I know what your thinking. You think that because this monkey is confined in a cage of wire mesh that you are safe. But you are completely wrong. The symbol on this card actually tells us the folly of this logic and i will explain here briefly. Never trust a caged monkey; they are always plotting their escape and your demise.
While the pictures these wildlife fact cards provide may present innocuous views of animals, hiding their vicious nature from our naive and civilized contemporary existence, they are informative in a symbolic sense. If you look at the upper-left-hand corner there is a squared-circle symbolizing a logical fallacy.
Squaring the circle has been one of the great challenges of the mathematics community. The simple gist of it is to find an equation that can convert the area of a circle perfectly to the exact area of a square of the same size and proportion. While visually this seems like it would be possible, the nature curves, numbers, and geometry, and infinities does not allow this to happen and the non-repeating nature of pi makes this the mathematical equivalent of a perpetual motion machine essentially rendering it a pursuit of fringe mathematicians who come up with long unprovable theorems that never stand the test of time.

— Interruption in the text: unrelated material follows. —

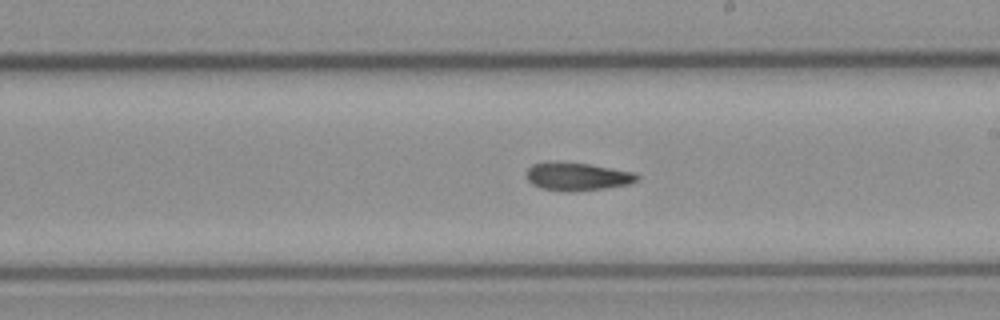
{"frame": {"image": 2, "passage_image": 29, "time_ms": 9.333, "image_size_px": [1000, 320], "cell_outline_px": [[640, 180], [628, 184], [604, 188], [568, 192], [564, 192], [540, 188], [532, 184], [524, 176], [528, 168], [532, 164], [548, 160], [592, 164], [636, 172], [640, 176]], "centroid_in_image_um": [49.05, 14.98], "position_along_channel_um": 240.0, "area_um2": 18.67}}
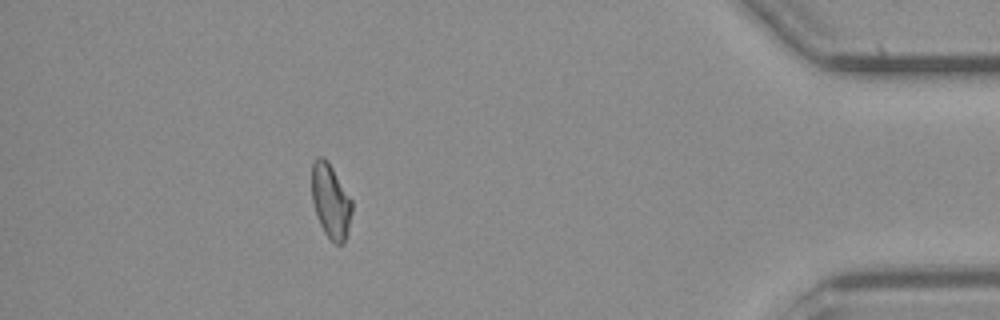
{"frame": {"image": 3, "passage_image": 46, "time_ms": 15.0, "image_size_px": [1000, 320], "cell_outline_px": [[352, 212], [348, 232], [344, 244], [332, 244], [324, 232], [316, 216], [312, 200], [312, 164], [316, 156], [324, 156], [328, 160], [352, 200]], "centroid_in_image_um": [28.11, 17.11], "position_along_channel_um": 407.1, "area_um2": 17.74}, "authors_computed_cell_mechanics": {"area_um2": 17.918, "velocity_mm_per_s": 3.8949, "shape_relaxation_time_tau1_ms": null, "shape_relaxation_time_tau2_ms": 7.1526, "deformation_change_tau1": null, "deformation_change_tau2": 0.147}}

Think of this evil monkey with in the wire mesh cage with the strange French name in much the same way. Oh, you might think that you are safe nearby. You might think that you have been convinced by some lunatic fringe element via the interweb that convinced you that said evil monkey was not that evil and that the circle could actually be squared. Ergo, everything is fine.
But of course you would be making a deadly error.
The other symbols have use as well and serve as other less direct warnings if you know how to read them properly. The Palm Tree shows preferences of environment in this case a desire to be in places with palm trees like Vallejo, California. The Udder as mentioned earlier means that you can milk this animal for dairy products; but do so only at your own risk.